In November, DataQuick reported that Phoenix home sales reached the highest level in seven years, while the median price hit a four-year high.
From December 2011 to December 2012, the median single-family home sales price jumped almost 34% from $122,500 to $164,000, according to a report from the Arizona State University.
Click on the table below to see a full breakdown of the median sales price for home-types in the Phoenix market.
Parallel to price appreciation, the inventory of homes available for sale last month dropped 6% from January 2012. Distressed home supplies plummeted 42% during the same time period.
“2012 was all about low inventory, which has been driving up home prices,” explains Mike Orr, director of the Center for Real Estate Theory and Practice at the W. P. Carey School of Business.

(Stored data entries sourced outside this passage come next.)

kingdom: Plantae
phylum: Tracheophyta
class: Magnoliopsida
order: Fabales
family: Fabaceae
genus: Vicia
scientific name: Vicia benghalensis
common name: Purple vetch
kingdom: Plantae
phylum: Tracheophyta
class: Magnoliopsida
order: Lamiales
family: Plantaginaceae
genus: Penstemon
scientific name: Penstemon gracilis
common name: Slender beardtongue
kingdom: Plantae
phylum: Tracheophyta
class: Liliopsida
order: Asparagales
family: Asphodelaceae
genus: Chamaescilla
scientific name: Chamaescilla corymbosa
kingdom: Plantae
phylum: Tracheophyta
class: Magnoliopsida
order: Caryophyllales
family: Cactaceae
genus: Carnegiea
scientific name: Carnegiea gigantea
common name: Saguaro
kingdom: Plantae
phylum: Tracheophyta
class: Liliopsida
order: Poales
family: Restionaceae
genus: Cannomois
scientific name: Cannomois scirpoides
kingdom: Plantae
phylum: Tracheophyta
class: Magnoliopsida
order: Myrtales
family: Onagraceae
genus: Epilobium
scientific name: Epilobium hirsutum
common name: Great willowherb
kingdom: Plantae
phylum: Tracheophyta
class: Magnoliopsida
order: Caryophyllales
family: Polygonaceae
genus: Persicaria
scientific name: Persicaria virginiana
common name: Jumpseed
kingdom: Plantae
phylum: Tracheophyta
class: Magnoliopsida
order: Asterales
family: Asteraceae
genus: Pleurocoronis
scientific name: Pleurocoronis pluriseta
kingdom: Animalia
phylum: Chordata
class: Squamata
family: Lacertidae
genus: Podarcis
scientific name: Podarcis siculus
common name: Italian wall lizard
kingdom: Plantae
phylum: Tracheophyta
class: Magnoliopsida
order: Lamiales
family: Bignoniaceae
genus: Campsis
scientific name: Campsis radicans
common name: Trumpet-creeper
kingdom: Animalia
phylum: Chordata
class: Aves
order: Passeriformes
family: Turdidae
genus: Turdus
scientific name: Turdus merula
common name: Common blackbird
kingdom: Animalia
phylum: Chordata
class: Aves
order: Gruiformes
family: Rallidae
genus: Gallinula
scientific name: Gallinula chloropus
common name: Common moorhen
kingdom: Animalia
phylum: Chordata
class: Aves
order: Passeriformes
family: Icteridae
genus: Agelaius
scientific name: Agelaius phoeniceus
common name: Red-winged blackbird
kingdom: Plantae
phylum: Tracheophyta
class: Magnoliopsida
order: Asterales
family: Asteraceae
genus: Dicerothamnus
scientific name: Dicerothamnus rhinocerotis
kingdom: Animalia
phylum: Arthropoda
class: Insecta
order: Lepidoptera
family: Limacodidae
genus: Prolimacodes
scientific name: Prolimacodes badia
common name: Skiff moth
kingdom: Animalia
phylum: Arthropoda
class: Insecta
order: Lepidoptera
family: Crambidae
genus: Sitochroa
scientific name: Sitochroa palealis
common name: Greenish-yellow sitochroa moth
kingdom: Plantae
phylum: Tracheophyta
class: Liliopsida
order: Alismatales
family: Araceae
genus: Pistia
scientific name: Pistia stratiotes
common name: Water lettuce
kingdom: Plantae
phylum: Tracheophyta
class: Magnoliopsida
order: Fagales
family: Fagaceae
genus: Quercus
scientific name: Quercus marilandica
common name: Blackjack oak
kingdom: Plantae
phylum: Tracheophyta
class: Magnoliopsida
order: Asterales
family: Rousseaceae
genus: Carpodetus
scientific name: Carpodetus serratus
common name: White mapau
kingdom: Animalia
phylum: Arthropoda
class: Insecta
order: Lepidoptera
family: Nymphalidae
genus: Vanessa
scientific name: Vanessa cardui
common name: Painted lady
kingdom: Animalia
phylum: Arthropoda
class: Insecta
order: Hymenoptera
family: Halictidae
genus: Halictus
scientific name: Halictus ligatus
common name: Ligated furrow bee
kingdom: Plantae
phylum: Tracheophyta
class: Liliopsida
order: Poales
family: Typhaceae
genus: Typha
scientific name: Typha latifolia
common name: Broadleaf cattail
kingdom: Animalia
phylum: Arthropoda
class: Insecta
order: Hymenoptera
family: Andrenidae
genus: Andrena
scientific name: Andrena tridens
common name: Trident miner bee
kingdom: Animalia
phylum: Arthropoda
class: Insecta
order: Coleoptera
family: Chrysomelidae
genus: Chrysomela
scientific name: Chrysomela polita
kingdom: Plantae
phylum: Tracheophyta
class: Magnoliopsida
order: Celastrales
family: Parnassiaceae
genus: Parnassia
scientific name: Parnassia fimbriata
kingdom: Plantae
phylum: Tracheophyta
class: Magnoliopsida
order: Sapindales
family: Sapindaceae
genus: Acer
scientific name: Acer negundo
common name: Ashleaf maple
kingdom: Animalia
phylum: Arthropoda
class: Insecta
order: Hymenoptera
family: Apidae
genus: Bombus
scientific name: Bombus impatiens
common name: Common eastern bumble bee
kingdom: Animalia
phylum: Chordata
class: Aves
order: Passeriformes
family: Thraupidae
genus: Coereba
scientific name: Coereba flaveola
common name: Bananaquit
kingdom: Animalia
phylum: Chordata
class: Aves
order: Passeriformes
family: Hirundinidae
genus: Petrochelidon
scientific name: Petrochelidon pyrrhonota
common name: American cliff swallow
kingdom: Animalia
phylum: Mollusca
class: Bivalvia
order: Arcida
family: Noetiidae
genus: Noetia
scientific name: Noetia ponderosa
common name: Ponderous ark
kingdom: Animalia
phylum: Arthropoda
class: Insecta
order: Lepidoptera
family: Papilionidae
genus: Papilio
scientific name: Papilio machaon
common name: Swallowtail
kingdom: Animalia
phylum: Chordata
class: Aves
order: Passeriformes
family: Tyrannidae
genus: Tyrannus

The number of foreclosures dropped a whopping 51% from December 2011 to December 2012, signaling the end of a housing crisis for the Phoenix-area market.
“Foreclosures and short sales have gone down, eliminating the sources of many cheap homes, so the more expensive types of transactions, like normal resales and new-home sales, went up,” added Orr.
As bargains become tougher for the average buyer to find, they turn to new-home construction, creating a stronger demand for developers.
“Developers are stocking up on vacant lots – having purchased almost 2,300 of them, plus several tracts of undeveloped land, in December alone. However, the number of permits to build on the lots hasn’t shot up, so it looks like developers are trying to remain flexible, deciding whether to build or hold the land for the future,” said Orr.